Published
This happened to me about a year ago. I have several serious life threatening conditions that affect my heart and my lungs.
This particular time I was hospitalized is serious condition after waking up around 04:30 AM gurgurling on my own blood, and was desperately gasping for breath.
The Medics gave me 15 litres of oxygen via non-rebreather mask, and rushed me to the ER. My heart was tachy, and it felt like it was going to jump out of my chest.
As the X-ray tech came to take X-rays, I vomited about 2 1/2 quarts of blood. After I was stabilized, I was placed in a room on 6 litres of oxygen.
This happened about a week before Memorial Day weekend, and it was very hot and humid at the time, but was too early for the hospital to turn on the AC.
I was alright laying flat, and on the 6 litres of oxygen, but when my Pulmonologist entered my room a few days later, he turned down the oxygen to 2 litres, and placed me in the high fowlers position. Everything turned black, and I felt like I was going to pass out, and my heart began to race again. When my Physician and my Pulmonologist saw what happened, I was immediately placed in the TCU, with a monitor placed on me.
Then when Memorial Day arrived, my kidneys began to fail. How do I know? Because what small amount of urine I was putting out was black.

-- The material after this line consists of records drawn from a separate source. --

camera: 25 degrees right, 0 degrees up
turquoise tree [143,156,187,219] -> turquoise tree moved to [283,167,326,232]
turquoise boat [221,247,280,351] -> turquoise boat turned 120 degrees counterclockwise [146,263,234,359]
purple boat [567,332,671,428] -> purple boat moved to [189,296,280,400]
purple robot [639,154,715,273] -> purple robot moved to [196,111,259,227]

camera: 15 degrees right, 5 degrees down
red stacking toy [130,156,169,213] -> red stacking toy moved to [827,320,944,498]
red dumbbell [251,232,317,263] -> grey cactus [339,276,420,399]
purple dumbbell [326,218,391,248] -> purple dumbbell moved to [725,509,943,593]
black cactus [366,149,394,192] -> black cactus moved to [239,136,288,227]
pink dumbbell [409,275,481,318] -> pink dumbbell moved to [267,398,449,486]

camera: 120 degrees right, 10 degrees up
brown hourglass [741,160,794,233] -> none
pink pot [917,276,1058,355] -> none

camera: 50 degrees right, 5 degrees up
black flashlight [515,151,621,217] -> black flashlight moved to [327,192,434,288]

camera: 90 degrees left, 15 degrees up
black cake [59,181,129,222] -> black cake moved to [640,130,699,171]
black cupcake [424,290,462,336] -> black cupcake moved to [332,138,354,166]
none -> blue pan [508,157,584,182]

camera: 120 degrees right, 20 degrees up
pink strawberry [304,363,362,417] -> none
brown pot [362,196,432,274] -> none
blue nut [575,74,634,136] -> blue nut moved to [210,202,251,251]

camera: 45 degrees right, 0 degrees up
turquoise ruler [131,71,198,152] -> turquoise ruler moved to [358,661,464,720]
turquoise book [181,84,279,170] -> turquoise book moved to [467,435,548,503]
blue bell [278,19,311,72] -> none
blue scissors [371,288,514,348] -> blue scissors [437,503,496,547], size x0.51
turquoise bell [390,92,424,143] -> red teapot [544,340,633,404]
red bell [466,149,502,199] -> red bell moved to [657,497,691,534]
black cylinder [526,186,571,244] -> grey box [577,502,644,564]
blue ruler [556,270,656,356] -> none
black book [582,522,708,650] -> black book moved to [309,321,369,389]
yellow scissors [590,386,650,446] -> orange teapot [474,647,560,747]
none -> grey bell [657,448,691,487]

I was so uncomfortable, I eventually asked my nurse, (a GN who clearly did know which end she was supposed to think with,) to please place a cold washcloth on my feet to cool me down. She placed a sopping wet one on my feet, and it made me even more uncomfortable.
A short while later, an 8yo was wheeled in after being ejected from a van in serious condition following a head-on crash with a motorcycle. He died a short while later. How do I know? Because the charge nurse, who had a very loud voice, said; "He's gone."
Needless to say, I did not need to hear that, nor did I want my door wide open without my curtain drawn, and the hall light blaring in my eyes.
I rang my callbell, and asked her if she would turn off the hall light. She said she couldn't do that. So I asked her to pull the curtain so the light wouldn't blare in my eyes.
Her response; "I can't do that, because I need to watch you." My immediate thought was; " Wonder where you went to school, and how much homework did you do, or are you brand new, and not yet trained?
That was the worst experience I had in that hospital. When I mentioned about the boy dying, she asked me if I saw it on TV, or read it in the paper, I told her neither, but I just had a clear show-and-tell experience about it.
After I got discharged, I asked my doctor to please put me on hospice. I did not want to ever even see the inside of that hospital again.
Well, a few months later, I was back in there, but in a much more comfortable room. In fact it was private. But when they came to transfer me into the accute care area, I asked them if they hire brand new graduates and place them in the TCU for training. I said they did not belong in there until they learn something first, because they are placing peoples' lives in jeopardy.
After they got me into the Accute care area, the one nurse whispered in the reveiving nurse's ear about treating me with TLC, because I was onto them.
Is this standard practice in other hospitals, or is this dumbbell experience I had just an isolated incident?